И только один раз они поговорили откровенно — в тот самый нежный майский вечер после концерта, когда виделись в последний раз.
Когда Айвар взял ее за руку, Оля, на мгновение задумавшись, сказала:
— Ты точно меня простил?
— Оленька, да о чем ты? — ласково ответил Айвар. — Чем ты виновата? Я тогда сам к тебе пришел, я тебя не остановил, когда ты завела опасный разговор, да и не хотел останавливать, — что лукавить-то… И если я рассчитывал на то, что тебе было не по силам, то с себя и стоит спрашивать.
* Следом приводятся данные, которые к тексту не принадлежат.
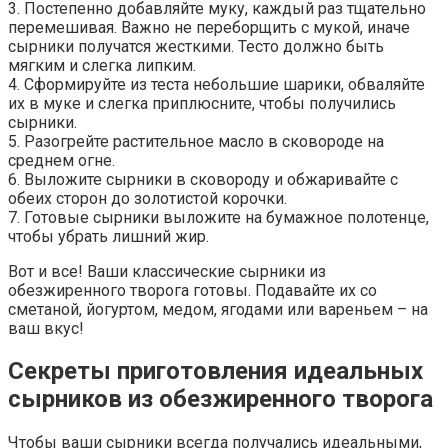
3. Постепенно добавляйте муку, каждый раз тщательно
перемешивая. Важно не переборщить с мукой, иначе
сырники получатся жесткими. Тесто должно быть
мягким и слегка липким.
4. Сформируйте из теста небольшие шарики, обваляйте
их в муке и слегка приплюсните, чтобы получились
сырники.
5. Разогрейте растительное масло в сковороде на
среднем огне.
6. Выложите сырники в сковороду и обжаривайте с
обеих сторон до золотистой корочки.
7. Готовые сырники выложите на бумажное полотенце,
чтобы убрать лишний жир.
Вот и все! Ваши классические сырники из
обезжиренного творога готовы. Подавайте их со
сметаной, йогуртом, медом, ягодами или вареньем – на
ваш вкус!
Секреты приготовления идеальных
сырников из обезжиренного творога
Чтобы ваши сырники всегда получались идеальными,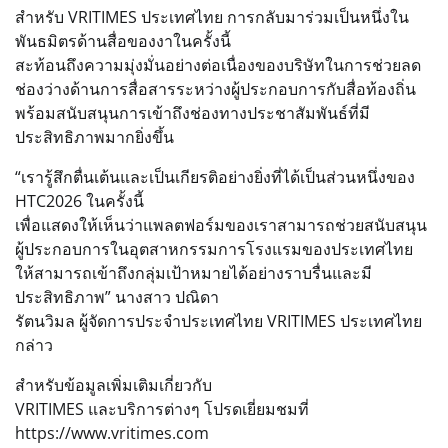
สำหรับ VRITIMES ประเทศไทย การกลับมาร่วมเป็นหนึ่งใน
พันธมิตรด้านสื่อของงาในครั้งนี้
สะท้อนถึงความมุ่งมั่นอย่างต่อเนื่องของบริษัทในการช่วยลด
ช่องว่างด้านการสื่อสารระหว่างผู้ประกอบการกับสื่อท้องถิ่น
พร้อมสนับสนุนการเข้าถึงช่องทางประชาสัมพันธ์ที่มี
ประสิทธิภาพมากยิ่งขึ้น
“เรารู้สึกตื่นเต้นและเป็นเกียรติอย่างยิ่งที่ได้เป็นส่วนหนึ่งของ
HTC2026 ในครั้งนี้
เพื่อแสดงให้เห็นว่าแพลตฟอร์มของเราสามารถช่วยสนับสนุน
ผู้ประกอบการในอุตสาหกรรมการโรงแรมของประเทศไทย
ให้สามารถเข้าถึงกลุ่มเป้าหมายได้อย่างราบรื่นและมี
ประสิทธิภาพ” นางสาว ปณิดา
รัตนวิมล ผู้จัดการประจำประเทศไทย VRITIMES ประเทศไทย
กล่าว
สำหรับข้อมูลเพิ่มเติมเกี่ยวกับ
VRITIMES และบริการต่างๆ โปรดเยี่ยมชมที่
https://www.vritimes.com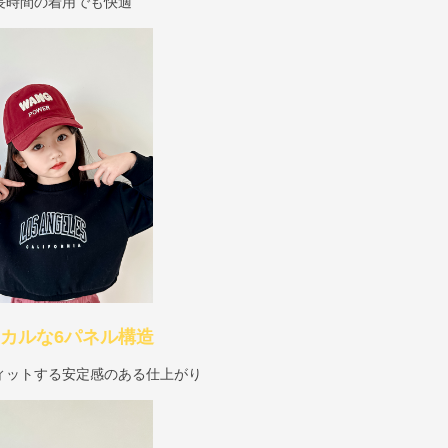
長時間の着用でも快適
カルな6パネル構造
ィットする安定感のある仕上がり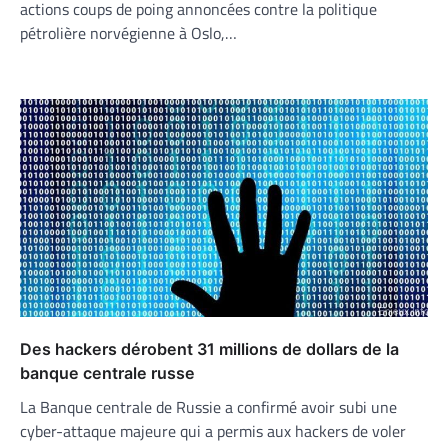
actions coups de poing annoncées contre la politique
pétrolière norvégienne à Oslo,…
Des hackers dérobent 31 millions de dollars de la
banque centrale russe
La Banque centrale de Russie a confirmé avoir subi une
cyber-attaque majeure qui a permis aux hackers de voler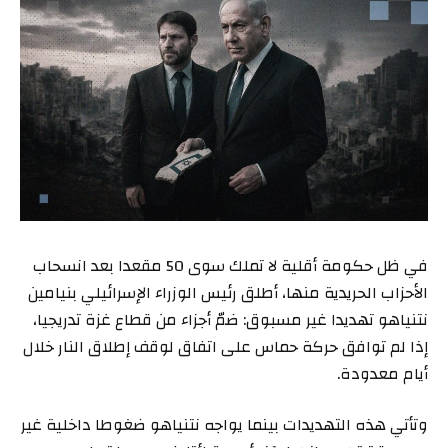
في ظل حكومة أقلية لا تملك سوى 50 مقعدا بعد انسحاب
الأحزاب الحريدية منها، أطلق رئيس الوزراء الإسرائيلي بنيامين
نتنياهو تهديدا غير مسبوق: ضمّ أجزاء من قطاع غزة تدريجيا،
إذا لم توافق حركة حماس على اتفاق لوقف إطلاق النار خلال
أيام معدودة.
وتأتي هذه التهديدات بينما يواجه نتنياهو ضغوطا داخلية غير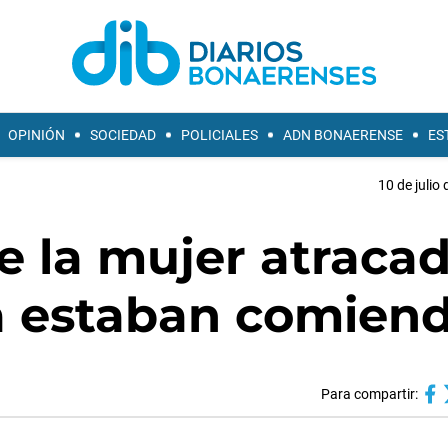
OPINIÓN
SOCIEDAD
POLICIALES
ADN BONAERENSE
ES
10 de julio
e la mujer atraca
la estaban comien
Para compartir:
— Понимаешь, Айвар, я боялась, что рано или поздно твои чувства ко мне могут потускнеть, — призналась Оля. — Ты бы скорее всего меня не оставил, но такие отношения уже никому не приносили бы радости. И я хотела, чтобы у нас осталась пусть и всего одна ночь, зато абсолютно искренняя и счастливая. Но это не оправдание: я же не спросила, чего ты хочешь! Я тебя просто спровоцировала и, как вышло, обманула.
— Ну перестань, — возразил Айвар и бережно погладил ее по щеке, — ты по-прежнему родной для меня человек и я не могу думать о тебе ничего дурного. И я всегда буду за тебя беспокоиться, даже если мы будем на очень далеком расстоянии. Хотя я уверен, что теперь все у нас будет хорошо.